Cider and wine should go hand in hand, to elevate the mental and physical systems of the American people.
-Mr. Carl Benson | New York Times | January 16, 1864
So I was doing research for this blog post, and came across this gem in the New York Times Digital Print Archive. Needless to say, since no one has written about cider vs wine in the last 155 years, I thought it might be useful to update the topic with some new information.
Just kidding, people have been writing about cider vs wine plenty in the internet age, but it certainly is an interesting topic, one worth exploring a little deeper here.
Let’s start here at the beginning. Simply put, Cider is “an alcoholic beverage made from the fermented juice of apples.” Meanwhile, wine is “an alcoholic beverage made from the fermented juice of grapes.”

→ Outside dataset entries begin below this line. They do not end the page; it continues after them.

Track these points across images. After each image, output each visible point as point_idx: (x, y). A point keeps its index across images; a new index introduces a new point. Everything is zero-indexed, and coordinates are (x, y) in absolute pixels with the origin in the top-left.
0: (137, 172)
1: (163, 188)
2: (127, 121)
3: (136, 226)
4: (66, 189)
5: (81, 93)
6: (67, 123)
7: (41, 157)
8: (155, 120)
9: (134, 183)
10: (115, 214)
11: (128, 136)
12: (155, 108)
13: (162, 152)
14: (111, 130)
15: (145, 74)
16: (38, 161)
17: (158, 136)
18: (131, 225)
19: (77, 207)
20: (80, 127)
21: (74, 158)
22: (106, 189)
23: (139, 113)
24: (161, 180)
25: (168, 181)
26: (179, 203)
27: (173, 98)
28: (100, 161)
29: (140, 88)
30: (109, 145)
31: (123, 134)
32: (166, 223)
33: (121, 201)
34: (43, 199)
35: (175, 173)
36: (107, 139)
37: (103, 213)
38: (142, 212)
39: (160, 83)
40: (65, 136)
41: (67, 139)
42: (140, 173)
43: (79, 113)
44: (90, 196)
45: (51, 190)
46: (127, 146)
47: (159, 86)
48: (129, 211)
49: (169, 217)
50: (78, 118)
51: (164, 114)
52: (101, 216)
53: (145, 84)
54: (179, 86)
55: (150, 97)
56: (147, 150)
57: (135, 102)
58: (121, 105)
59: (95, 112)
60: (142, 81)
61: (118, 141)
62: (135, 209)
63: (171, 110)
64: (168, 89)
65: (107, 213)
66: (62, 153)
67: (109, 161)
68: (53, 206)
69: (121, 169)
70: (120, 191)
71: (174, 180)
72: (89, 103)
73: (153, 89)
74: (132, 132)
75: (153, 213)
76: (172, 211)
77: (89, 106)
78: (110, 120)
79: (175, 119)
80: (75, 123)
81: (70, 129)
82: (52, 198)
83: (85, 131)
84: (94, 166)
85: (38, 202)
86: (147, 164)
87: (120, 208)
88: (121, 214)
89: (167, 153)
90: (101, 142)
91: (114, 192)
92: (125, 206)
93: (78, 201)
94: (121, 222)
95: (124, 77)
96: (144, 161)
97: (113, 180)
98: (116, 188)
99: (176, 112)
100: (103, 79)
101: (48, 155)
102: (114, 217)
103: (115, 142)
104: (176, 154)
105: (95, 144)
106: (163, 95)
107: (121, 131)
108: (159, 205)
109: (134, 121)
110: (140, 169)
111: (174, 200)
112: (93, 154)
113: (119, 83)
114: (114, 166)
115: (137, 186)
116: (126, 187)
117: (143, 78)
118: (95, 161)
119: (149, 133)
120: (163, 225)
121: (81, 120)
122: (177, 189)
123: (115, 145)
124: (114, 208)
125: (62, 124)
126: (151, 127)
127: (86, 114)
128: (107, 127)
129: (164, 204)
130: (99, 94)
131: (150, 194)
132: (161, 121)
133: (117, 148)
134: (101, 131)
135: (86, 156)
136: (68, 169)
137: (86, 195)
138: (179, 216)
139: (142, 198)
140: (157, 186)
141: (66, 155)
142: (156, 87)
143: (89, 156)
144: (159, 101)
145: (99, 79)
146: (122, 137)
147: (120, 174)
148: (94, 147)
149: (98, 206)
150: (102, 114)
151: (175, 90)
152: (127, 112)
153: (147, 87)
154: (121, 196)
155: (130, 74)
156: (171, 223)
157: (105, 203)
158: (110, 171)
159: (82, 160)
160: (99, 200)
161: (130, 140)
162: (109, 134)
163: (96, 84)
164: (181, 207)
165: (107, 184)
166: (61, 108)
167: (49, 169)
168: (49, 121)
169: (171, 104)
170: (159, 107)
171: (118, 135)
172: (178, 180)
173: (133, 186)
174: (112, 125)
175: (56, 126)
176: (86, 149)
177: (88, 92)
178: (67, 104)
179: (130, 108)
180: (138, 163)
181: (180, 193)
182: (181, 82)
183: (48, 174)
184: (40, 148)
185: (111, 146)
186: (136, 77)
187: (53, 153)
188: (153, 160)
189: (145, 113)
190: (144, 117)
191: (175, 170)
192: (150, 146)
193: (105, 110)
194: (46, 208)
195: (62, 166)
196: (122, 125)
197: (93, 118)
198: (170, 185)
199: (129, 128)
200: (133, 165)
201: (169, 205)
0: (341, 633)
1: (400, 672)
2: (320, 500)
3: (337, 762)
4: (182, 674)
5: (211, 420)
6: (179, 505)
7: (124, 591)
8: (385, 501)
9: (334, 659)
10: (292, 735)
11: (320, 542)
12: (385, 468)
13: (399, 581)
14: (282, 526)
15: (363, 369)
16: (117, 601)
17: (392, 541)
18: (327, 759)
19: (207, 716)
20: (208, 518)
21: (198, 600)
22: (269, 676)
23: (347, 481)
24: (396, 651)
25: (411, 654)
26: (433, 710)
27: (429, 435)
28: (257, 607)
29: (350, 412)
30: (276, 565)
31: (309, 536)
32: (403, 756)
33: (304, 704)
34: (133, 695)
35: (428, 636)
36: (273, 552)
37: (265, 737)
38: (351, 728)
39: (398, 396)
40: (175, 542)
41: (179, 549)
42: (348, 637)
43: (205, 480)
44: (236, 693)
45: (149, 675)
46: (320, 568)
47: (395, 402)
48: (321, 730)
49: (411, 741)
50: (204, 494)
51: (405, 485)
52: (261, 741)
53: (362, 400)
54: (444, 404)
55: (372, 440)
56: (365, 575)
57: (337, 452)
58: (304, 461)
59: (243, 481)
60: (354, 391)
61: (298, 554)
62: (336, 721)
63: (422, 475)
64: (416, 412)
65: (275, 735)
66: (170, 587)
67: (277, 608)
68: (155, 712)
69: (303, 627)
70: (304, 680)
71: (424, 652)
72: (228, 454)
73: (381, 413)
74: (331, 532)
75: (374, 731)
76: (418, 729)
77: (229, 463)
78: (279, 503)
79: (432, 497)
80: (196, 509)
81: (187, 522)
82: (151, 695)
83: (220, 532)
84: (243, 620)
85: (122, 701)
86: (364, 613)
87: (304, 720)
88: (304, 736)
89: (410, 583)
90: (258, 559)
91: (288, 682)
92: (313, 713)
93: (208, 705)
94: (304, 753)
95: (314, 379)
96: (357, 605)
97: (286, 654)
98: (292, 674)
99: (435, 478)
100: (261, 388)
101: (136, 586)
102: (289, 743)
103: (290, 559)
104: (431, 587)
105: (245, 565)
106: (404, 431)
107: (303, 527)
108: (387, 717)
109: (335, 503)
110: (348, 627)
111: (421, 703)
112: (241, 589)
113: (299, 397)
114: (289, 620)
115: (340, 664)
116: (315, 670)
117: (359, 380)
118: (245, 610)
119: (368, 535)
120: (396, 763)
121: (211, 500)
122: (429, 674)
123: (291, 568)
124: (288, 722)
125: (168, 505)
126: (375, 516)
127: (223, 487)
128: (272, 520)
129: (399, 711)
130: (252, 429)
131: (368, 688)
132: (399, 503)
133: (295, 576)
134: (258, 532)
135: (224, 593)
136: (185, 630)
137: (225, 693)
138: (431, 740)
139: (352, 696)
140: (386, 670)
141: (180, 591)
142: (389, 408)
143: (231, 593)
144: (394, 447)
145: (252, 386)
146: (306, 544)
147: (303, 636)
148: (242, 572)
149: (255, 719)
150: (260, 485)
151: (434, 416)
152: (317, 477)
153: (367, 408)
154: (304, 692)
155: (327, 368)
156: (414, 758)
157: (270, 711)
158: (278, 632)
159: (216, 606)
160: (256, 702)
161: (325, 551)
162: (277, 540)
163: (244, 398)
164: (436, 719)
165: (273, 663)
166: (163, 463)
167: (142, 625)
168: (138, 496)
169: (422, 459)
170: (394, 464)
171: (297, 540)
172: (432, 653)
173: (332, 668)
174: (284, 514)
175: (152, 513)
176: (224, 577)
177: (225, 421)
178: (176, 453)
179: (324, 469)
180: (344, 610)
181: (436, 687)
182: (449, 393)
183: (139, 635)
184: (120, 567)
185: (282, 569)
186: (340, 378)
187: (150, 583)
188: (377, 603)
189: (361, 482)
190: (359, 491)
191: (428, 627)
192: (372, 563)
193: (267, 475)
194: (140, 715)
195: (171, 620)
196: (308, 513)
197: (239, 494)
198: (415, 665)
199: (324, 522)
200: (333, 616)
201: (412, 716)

Okay, so we all knew that. But, what is the difference between an alcoholic beverage made of apples, and an alcoholic beverage made of grapes?
One big factor is sugar content. The way any alcoholic beverage is made starts with sugar (and yeast). When sugar and yeast (natural sugars and wild yeast when it comes to natural wine) combine, you get a process called fermentation. Yeast is a living thing, and it effectively eats the sugars, breaking them down and thus, alcohol is created!
Now that we know how alcohol is created, let’s get back to apples and grapes. Apples inherently have less sugar than grapes, averaging around 10g when compared to 16g for grapes. There's a lot of variation in this, as the actual sugar content will vary by fruit variety, harvest time (late-harvest wines are usually much sweeter), and more. More sugar = more alcohol, which is why you'll usually find higher alcohol content in wine vs cider.
One thing that I've always found fascinating about cider is the sheer variety of styles in which you can make cider. For pure cider lovers, you have your "standard" style of cider, made with just apples and canned. For craft beer lovers, you have dry-hopped cider. For wine lovers, you've got lees aged ciders produced via the ancestral method.
Hops themselves are worth another post entirely. You have dozens, if not hundreds of different types of hops grown all over the world providing different flavor profiles - fruit-forward notes, bitterness, and much more.
Dry hopping cider is pretty similar to hopping beer and gives it a similar texture, profile, and taste to a beer. After fermentation, you typically add the hops, give it a few more weeks, and voila! That hoppy taste you love is now infused in your cider. Some of our favorite hopped ciders can be found at Far From the Tree in Salem, MA!
That's right, you can age cider just like wine!
We had dinner in Vermont courtesy of La Garagista, Stitchdown Farm, Big Picture Farm, and a few others where they served an absolutely outstanding aged cider. It had all the complexity you'd expect from an aged wine - tannins, mouthfeel, aromatics, and more. On aged ciders, Diedre Heeken states:
We had tasted our friend’s cider, his father and his grandfather’s on occasion, and we thought – ‘this is the cider we dream of making.’ Kermit taught us that old farmhouse cider in Vermont doesn’t get interesting until its third year in barrel, and doesn’t get good until six years. He taught us to add each new vintage to a portion of the last, essentially creating a mother that tells the story not only of each vintage but of the long lineage created from year to year.
Aging a cider is certainly more wine-like than the aforementioned hopped cider, which more closely resembles its malty cousin, beer.
Co-fermentation is when you ferment two or more different varietals, fruits, etc. together to make an alcoholic drink that's a blend of multiple different things. Some of our favorite wine producers do it with grapes. For example, Le Coupe Soif is a co-fermentation of Grenache and Carignan.
Many fantastic ciders are co-fermented in some way with grapes to get a wonderful combination of tannin, color, and flavor. Going back to La Garagista, they released a cider called Stolen Roses that are fermented on red grape skins, a classic example of mixing apples and grapes!
We love working with Revel Cider out of Canada for their wonderful mixes of ciders, sometimes fermented with grape skins, cherries, strawberries, flowers etc. We try to snag their new selections as often as we can and are a great look at apple ciders that drink like low ABV wines!
Another one of our favorite cider/wine/fruit fermenters is FRUKTSTEREO, in Sweden. While not known for its grape growing, the folks over at FRUKTSTEREO are doing some fantastic work with apple cider, fruit wine, co-fermentation, and more.
Officially, cider is classified by the TTB as wine. The TTB has different designations for wine, beer, and spirits, so this is an important designation!
THE BOTTOM LINE
At the end of the day, cider is a type of fruit wine. In a sense, all cider is wine, but not all wine is cider. It's classified as a wine by the TTB and shares many similarities to wine in the fermentation processes.
And hey, since it's classified as wine by the TTB we aren't going to rule outputting one in the wine club! After all, like Mr. Carl Benson said in 1864, they should really go hand in hand!